I have started to work on some software for a Boundary Devices Nitrogen8M Mini SBC (i.MX8M Mini Soc). The early stage project is posted at GitHub - tbensonatl/oolong. I am using buildroot as the build system, but used the patches and scripts from the Yocto layer as a starting point. With that, I have successfully integrated Mender into the bootloader and confirmed that I can update via mender artifacts.
One complication is that the bootloader is stored to the eMMC hardware boot partition (/dev/mmcblk0boot0 in Linux) and the environment is stored in this same partition (and then redundantly in /dev/mmcblk0boot1). This partition is not writable by default, so the client is unable to update the U-Boot environment. I worked around that with the following patch: oolong/0010-make-boot-partition-writable.patch at main · tbensonatl/oolong · GitHub. The patch makes the partition writable when an update is needed and reverts back to read-only after completion.
That works, but I would prefer to not need to update the U-Boot environment at all so that I can embed the environment to be read-only in the bootloader image (i.e. set CONFIG_ENV_IS_NOWHERE=y). I realize that we minimally need to be able to store the active partition, bootcount, and upgrade_available variables, but has there been any work to store these elsewhere? I currently create 4 partitions and use p2 and p3 as the mender active/inactive partitions. p1 is currently unused, but e.g. I could create a
mender/env directory in that partition and read the relevant data from files in U-Boot as an alternative to the U-Boot environment. Are there any major downsides to using files in a user partition to maintain state rather than the U-Boot environment? File corruption is one obvious concern, although including a checksum (like the U-Boot environment) would help with integrity.
thanks for showing your project! That is really a cool thing, let me know if I can help you from the Mender side
For your question, the first thing that comes to my mind is using some form of non-volatile memory that the board provides. Is there maybe some EEPROM, battery-backed storage, or similar? It certainly needs a little more tuning than “just” using the U-Boot environment, but it should definitively be possible.
I have made some progress on storing the mender-relevant portions of the U-Boot environment externally on an ext4 filesystem. I made changes to both U-Boot and fw_printenv/fw_setenv to accommodate this approach. The change to uboot-tools (fw_printenv/fw_setenv) is to support using files and not just block devices.
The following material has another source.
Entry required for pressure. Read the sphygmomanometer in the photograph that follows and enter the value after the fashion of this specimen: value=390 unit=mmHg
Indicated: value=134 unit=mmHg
The bigger change is to U-Boot. There, I added a function to import the external mender environment from an ext4 filesystem (the device and filename are specified in the Kconfig). I also implemented the bootcount interface so that the
bootcount_store command writes to the external mender environment. The U-Boot load/store functions also support a redundant external environment if it is selected via the Kconfig. The variables in the external mender environment and the environment files are as follows:
$ ls -l /recovery/mender/
-rwxr-xr-x 1 root root 8192 Jan 1 00:00 uboot-env-redundant.bin
-rwxr-xr-x 1 root root 8192 Jan 1 00:00 uboot-env.bin
These are normal U-Boot environments that include the typical CRC and flags fields, but they are treated as overlays of the built-in U-Boot environment rather than the full environment. Similarly, the writes only write out the variables included above.
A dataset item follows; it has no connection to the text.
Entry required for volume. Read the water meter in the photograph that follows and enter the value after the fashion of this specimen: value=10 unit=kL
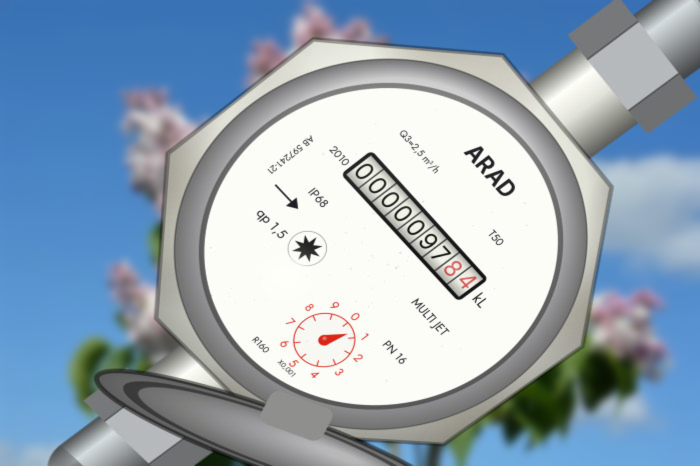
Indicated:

Thus far I have only tested the normal upgrade path using mender artifacts, so I still need to test the rollback logic. If anyone is interested in taking a look, it is currently under the add-mender-external-environment branch: GitHub - tbensonatl/oolong at add-mender-external-environment. The relevant patches are oolong/0020-add-mender-external-env.patch at add-mender-external-environment · tbensonatl/oolong · GitHub and oolong/0010-add-file-env-support.patch at add-mender-external-environment · tbensonatl/oolong · GitHub.